The outcome of that conversation is a "user manual", which can act as a reference and be updated as needed. Within a team, these user manuals can help build trust and understanding and prevent petty tensions from becoming full blown disputes.
To help you get your first draft going, think deeply and answer the 12 questions below:
- What are your goals? Think about your job goals and, if you are comfortable, some personal ones.
- What impact do you hope to make? This might be an impact on the team you work with, the business overall or anything else you feel like sharing.
- What honest, unfiltered things should your co-workers know about you? For example, are you a morning person, an introvert, someone who needs time to contemplate before making a decision, data-driven, ask a lot of questions to get information, not particularly social, etc.
- How do you expect others with whom you work to behave? For example, come to meetings prepared; stay off devices while in meetings; if my door is closed, come back later when it's open; keep your promises; tell me about problems early.
- What results or level of performance do you expect from others? Examples include: If you make a promise, keep it. If there’s an issue that will prevent you from keeping a promise, let’s talk. Don’t surprise me, keep me apprised.
- How do you prefer to communicate? I prefer email or a phone call over text or IM. If there is a meeting, I expect an agenda and a good reason for me to attend. I don’t like monologue-type presentations; keep the dialogue open. I learn by asking questions.
- What are your expectations regarding response times? Unless requested otherwise, you can expect me to respond within the business day. If something requires an urgent response, call me.
- What are your feelings about communication and response times after-hours? I try to respect business hours, but I do tend to work outside those hours myself. If you get a message from me outside business hours, I do not expect a reply unless it is urgent or there is a crisis.
- Do you prefer to work from home or in the office? Zoom versus in-person meetings?

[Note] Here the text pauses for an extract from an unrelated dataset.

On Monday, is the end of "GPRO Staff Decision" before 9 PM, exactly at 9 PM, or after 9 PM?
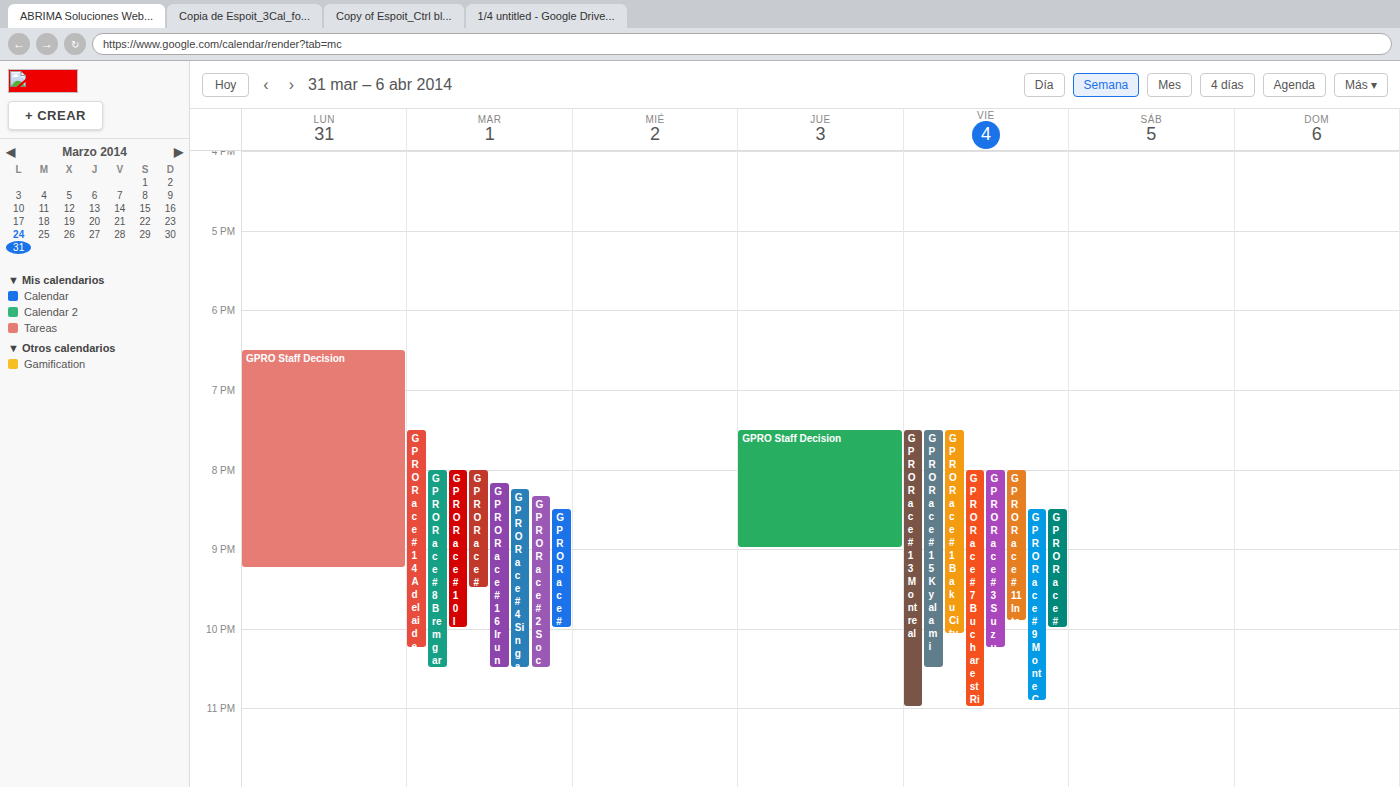
9:15 PM -- after 9 PM, 15 minutes below the 9 PM line.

I like to work at home or in a quiet space in an office. I prefer in-person to Zoom but recognize that isn’t always possible.
- If I want you to try something new or do something differently, how should I approach you? Best bet with me is to tell me you want to experiment. Let's have a discussion about it and determine the parameters of the experiment.
- If you are under stress, what might be the signs that tell me? How would you like me to react/help? For example, I will be eating candy, drinking excessive amounts of coffee or pop. I will be short tempered. If you notice that, ask me, "what’s up?"
- What is your preferred method to be recognized? I am happy with compliments that come from genuine place. I do not like big public displays.
Treat your manual as a living/evolving document. Get your teammates to do the same. Keep the conversation going by checking in on the manuals once in a while but at least annually or after significant milestones.